I was cleaning up from breakfast and planning the day’s wardrobe when a sudden chill touched the back of my neck. The hairs there prickled. I looked around instinctively, eyes flicking first around the room and then to each of the windows in the bright kitchen.
Someone is watching me. The feeling hit me right in the gut, an instinct with no evidence, as I nervously looked everywhere I could think of. The hill above our house. The trees across the street. The van with darkened windows parked in their shade. The sedan driving by.
What was this feeling?
I was no stranger to fear. Some patients got violent—even adults. Some misfortunes could hit out of nowhere—like car crashes. But I wasn’t used to this.

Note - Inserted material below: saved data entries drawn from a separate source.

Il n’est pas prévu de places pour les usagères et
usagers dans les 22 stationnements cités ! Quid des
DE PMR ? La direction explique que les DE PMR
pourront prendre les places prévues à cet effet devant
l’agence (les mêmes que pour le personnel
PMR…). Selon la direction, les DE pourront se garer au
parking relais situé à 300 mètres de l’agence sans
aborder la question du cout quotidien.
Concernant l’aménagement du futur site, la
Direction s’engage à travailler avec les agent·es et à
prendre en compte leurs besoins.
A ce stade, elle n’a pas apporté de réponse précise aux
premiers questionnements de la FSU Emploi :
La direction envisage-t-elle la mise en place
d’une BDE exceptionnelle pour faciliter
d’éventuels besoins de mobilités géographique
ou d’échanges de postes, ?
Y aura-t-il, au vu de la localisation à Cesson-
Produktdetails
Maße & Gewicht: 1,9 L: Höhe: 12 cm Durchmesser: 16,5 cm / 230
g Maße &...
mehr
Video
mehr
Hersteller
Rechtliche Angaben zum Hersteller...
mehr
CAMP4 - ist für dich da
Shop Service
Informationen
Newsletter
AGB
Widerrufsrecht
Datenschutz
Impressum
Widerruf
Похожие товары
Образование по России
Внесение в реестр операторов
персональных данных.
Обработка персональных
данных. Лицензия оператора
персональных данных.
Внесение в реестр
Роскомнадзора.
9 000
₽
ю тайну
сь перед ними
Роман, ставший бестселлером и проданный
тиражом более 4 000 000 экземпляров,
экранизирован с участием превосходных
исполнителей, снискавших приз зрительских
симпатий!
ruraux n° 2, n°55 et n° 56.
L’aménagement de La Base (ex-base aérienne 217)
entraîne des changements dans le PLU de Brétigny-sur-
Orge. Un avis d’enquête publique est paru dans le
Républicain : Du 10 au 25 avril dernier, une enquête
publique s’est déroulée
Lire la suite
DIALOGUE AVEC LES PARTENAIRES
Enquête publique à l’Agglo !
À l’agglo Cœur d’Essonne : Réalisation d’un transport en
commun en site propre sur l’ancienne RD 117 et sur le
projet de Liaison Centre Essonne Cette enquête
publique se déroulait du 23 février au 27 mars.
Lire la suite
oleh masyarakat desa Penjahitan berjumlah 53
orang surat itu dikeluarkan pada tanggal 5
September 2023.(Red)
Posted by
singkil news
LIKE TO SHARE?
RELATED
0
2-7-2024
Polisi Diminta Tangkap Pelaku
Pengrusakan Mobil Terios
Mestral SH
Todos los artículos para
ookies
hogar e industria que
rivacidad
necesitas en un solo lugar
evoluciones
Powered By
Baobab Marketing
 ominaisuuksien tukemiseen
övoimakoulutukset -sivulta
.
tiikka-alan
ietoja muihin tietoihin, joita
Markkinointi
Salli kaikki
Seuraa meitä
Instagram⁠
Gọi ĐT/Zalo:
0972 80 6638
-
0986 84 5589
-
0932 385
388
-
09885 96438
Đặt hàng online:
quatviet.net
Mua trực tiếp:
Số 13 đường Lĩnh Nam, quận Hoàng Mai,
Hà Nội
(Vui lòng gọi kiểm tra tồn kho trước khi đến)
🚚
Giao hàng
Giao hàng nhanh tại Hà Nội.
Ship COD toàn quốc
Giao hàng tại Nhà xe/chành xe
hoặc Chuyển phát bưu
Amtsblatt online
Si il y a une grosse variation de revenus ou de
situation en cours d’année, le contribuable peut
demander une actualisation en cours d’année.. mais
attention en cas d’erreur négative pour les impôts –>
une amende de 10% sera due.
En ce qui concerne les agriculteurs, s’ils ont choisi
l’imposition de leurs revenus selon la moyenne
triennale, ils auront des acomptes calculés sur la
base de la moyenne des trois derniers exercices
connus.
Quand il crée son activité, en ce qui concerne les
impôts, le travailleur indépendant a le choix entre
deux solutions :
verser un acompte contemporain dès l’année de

I found myself trembling as I went around checking doors and windows, making sure they were all locked. It could have been nothing. Just my imagination getting stirred up. But it had happened absolutely out of nowhere, and that made no sense at all.’ I hurriedly finished up with the dishes and went to hop in the shower.
I didn’t quite relax again until we were in my royal blue Volvo and safely underway. Even then, I kept an eye out for anything strange as we headed for Briarcrest Day School. I had learned early that no one was ever truly safe. That was just an illusion we convinced ourselves of to keep from being afraid.